(Reading passage begins)

Re: [PATCH 3/9] writeback: bdi write bandwidth estimation

From: Wu Fengguang
Date: Sat Jul 23 2011 - 03:27:01 EST

Next message: Thomas Gleixner: "Re: [PATCH] rtc-tegra: properly initialize spinlock"
Previous message: Thomas Gleixner: "Re: [PATCH 3.0-rt1] ipc/mqueue: add a critical section to avoid adeadlock"
Next in thread: Wu Fengguang: "Re: [PATCH 3/9] writeback: bdi write bandwidth estimation"
Messages sorted by: [ date ] [ thread ] [ subject ] [ author ]

Hi Jan,

On Thu, Jul 14, 2011 at 07:30:16AM +0800, Jan Kara wrote:
> Hi Fengguang,
>
> On Fri 01-07-11 22:58:31, Wu Fengguang wrote:
> > On Fri, Jul 01, 2011 at 03:56:09AM +0800, Jan Kara wrote:
> > > On Wed 29-06-11 22:52:48, Wu Fengguang wrote:
> > > > The estimation value will start from 100MB/s and adapt to the real
> > > > bandwidth in seconds.
> > > >
> > > > It tries to update the bandwidth only when disk is fully utilized.
> > > > Any inactive period of more than one second will be skipped.
> > > >
> > > > The estimated bandwidth will be reflecting how fast the device can
> > > > writeout when _fully utilized_, and won't drop to 0 when it goes idle.
> > > > The value will remain constant at disk idle time. At busy write time, if
> > > > not considering fluctuations, it will also remain high unless be knocked
> > > > down by possible concurrent reads that compete for the disk time and
> > > > bandwidth with async writes.
> > > >
> > > > The estimation is not done purely in the flusher because there is no
> > > > guarantee for write_cache_pages() to return timely to update bandwidth.
> > > >
> > > > The bdi->avg_write_bandwidth smoothing is very effective for filtering
> > > > out sudden spikes, however may be a little biased in long term.
> > > >
> > > > The overheads are low because the bdi bandwidth update only occurs at
> > > > 200ms intervals.
> > > >
> > > > The 200ms update interval is suitable, becuase it's not possible to get
> > > > the real bandwidth for the instance at all, due to large fluctuations.
> > > >
> > > > The NFS commits can be as large as seconds worth of data. One XFS
> > > > completion may be as large as half second worth of data if we are going
> > > > to increase the write chunk to half second worth of data. In ext4,
> > > > fluctuations with time period of around 5 seconds is observed. And there
> > > > is another pattern of irregular periods of up to 20 seconds on SSD tests.
> > > >
> > > > That's why we are not only doing the estimation at 200ms intervals, but
> > > > also averaging them over a period of 3 seconds and then go further to do
> > > > another level of smoothing in avg_write_bandwidth.
> > > I was thinking about your formulas and also observing how it behaves when
> > > writeback happens while the disk is loaded with other load as well (e.g.

(Reading passage ends)
(Entries shown begins)

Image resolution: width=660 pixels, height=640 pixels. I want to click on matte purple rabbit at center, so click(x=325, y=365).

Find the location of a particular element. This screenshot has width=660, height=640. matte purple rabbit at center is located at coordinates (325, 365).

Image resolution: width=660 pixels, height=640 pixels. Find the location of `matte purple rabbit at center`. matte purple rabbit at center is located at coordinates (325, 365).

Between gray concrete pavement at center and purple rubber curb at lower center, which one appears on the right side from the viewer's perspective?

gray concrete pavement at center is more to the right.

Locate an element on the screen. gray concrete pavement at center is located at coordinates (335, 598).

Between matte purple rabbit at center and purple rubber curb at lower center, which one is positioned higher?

(Entries shown ends)

### Task 1
What starting value does the bandwidth estimate begin from in the mailing list message?
### Task 2
From the mailing list message, write out the passage starting at "Messages sorted by: [ date" and ending at "is fully utilized.".

### Response 1
100MB/s

### Response 2
Messages sorted by: [ date ] [ thread ] [ subject ] [ author ]

Hi Jan,

On Thu, Jul 14, 2011 at 07:30:16AM +0800, Jan Kara wrote:
> Hi Fengguang,
>
> On Fri 01-07-11 22:58:31, Wu Fengguang wrote:
> > On Fri, Jul 01, 2011 at 03:56:09AM +0800, Jan Kara wrote:
> > > On Wed 29-06-11 22:52:48, Wu Fengguang wrote:
> > > > The estimation value will start from 100MB/s and adapt to the real
> > > > bandwidth in seconds.
> > > >
> > > > It tries to update the bandwidth only when disk is fully utilized.